The Children's Crusade

The antismoking campaign has become something of a children's crusade; now it is the youngsters who try to persuade their parents not to smoke. Teenagers and children have been strongly influenced by the American Cancer Society and other private health groups, which send touring displays to schools, showing how lungs are affected by smoking. Most of all, young people have responded to the persuasive antismoking television commercials, which the FCC has ordered all stations to carry. "People used to call their cigarettes 'cancer sticks,' but they never really believed it before," says Dr. Charles Dale, a Chicago pathologist. "Now their kids are bugging them, so they can't even smoke in peace any more."

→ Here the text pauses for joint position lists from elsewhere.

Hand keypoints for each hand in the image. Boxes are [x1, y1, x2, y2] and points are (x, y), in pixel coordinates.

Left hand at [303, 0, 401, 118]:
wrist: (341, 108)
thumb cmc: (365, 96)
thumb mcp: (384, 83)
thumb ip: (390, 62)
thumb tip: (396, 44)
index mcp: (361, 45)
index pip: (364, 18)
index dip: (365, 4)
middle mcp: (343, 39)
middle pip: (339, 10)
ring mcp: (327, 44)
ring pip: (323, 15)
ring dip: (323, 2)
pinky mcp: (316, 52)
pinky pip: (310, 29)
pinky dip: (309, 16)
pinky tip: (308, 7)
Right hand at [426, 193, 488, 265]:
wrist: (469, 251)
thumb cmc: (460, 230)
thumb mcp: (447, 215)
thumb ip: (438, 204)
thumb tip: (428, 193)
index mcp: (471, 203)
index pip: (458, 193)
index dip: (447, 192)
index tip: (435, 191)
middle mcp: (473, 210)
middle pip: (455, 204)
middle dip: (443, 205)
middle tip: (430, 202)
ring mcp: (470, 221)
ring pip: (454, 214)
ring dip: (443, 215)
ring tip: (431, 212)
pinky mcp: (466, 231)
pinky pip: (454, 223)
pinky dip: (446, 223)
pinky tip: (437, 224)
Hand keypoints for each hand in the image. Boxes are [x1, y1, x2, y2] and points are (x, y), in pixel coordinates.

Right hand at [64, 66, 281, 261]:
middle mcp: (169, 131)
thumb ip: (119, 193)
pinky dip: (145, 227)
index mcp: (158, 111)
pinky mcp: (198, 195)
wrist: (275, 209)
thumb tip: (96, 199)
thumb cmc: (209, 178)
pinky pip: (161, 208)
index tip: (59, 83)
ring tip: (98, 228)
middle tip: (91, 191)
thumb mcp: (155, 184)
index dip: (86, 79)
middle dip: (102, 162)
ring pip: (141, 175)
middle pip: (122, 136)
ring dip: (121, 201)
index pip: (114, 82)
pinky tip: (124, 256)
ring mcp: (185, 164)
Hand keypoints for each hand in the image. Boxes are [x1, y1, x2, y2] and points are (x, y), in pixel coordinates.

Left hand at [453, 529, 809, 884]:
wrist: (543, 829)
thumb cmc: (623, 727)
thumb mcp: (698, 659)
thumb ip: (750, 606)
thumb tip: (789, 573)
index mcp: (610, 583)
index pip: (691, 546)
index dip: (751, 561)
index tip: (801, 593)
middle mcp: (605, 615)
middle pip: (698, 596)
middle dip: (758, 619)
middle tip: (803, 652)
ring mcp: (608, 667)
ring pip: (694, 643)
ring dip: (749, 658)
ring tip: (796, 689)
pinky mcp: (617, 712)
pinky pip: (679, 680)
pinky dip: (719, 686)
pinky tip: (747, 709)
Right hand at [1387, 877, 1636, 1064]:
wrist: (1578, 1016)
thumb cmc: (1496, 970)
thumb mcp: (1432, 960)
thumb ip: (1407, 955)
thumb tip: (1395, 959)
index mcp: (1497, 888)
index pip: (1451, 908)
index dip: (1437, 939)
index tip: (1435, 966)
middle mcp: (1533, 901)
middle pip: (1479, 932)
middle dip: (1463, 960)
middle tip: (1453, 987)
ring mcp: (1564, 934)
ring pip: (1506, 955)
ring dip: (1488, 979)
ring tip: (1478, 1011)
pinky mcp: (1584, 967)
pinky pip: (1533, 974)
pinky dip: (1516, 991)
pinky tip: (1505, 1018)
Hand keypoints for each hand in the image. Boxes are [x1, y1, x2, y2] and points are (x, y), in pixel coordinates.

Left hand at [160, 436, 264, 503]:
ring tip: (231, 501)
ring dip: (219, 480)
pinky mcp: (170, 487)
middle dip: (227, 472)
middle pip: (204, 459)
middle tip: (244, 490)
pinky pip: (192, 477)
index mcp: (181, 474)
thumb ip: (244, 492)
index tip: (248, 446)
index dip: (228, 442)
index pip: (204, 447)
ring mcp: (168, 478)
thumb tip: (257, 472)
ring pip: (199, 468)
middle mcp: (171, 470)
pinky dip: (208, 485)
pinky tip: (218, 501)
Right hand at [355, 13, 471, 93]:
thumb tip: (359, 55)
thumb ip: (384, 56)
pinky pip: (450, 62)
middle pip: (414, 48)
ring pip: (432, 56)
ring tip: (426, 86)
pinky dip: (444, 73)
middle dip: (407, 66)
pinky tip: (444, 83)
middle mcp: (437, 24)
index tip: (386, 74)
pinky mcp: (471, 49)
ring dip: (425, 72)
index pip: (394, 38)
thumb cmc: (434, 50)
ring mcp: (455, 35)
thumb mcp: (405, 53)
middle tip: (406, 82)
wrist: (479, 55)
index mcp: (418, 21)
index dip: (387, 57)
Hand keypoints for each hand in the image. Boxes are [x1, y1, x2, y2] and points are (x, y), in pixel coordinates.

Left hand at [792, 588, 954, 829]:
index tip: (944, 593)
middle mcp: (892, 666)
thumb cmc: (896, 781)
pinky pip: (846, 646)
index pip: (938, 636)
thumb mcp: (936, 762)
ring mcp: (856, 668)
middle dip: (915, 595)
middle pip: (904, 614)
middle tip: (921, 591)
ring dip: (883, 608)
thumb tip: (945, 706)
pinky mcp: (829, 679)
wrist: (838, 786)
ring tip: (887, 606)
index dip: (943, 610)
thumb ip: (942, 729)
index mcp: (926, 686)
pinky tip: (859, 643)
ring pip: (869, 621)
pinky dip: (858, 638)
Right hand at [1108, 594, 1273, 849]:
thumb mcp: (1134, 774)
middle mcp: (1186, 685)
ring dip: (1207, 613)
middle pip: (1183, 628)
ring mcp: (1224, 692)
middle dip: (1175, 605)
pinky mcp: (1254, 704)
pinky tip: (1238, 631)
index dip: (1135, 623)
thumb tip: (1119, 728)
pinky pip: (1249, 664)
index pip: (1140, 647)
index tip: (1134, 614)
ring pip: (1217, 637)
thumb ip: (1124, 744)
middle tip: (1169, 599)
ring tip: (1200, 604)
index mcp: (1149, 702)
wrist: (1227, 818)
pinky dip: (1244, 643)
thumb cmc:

It is indisputable that Americans are losing some of their taste for smoking. Pollster Louis Harris reports that in the past four years the smoking population has declined from 47% to 42% of those over 21. One reason is that, in the same period, the number of Americans who believe smoking is a "major cause" of lung cancer has risen from 40% to 49%. Harris found that, by a ratio of 5 to 4, Americans favor restrictions on TV and radio ads for cigarettes. Significantly, those who are "most convinced" that cigarettes are dangerous tend to be people under 30. The polls confirm suspicions that smoking is encountering a psychological reversal among the young. Although cigarettes are still a staple of adolescence, they are no longer the props for manliness and sophistication that they once were.

The tobacco industry is suffering. In 1968, cigarette sales declined for the third straight year. The decrease, from 572.6 billion cigarettes in 1967 to 571.7 billion last year, seems minuscule. But it is disturbing to an industry that had been able to count on steady growth be fore the 1964 Surgeon General's report linked smoking to cancer. In 1968, per capita consumption of cigarettes among American adults dropped from 210 packs to 205. Overall industry profits remain high, but only because the tobacco men have been able to step up exports and sales of non-tobacco items.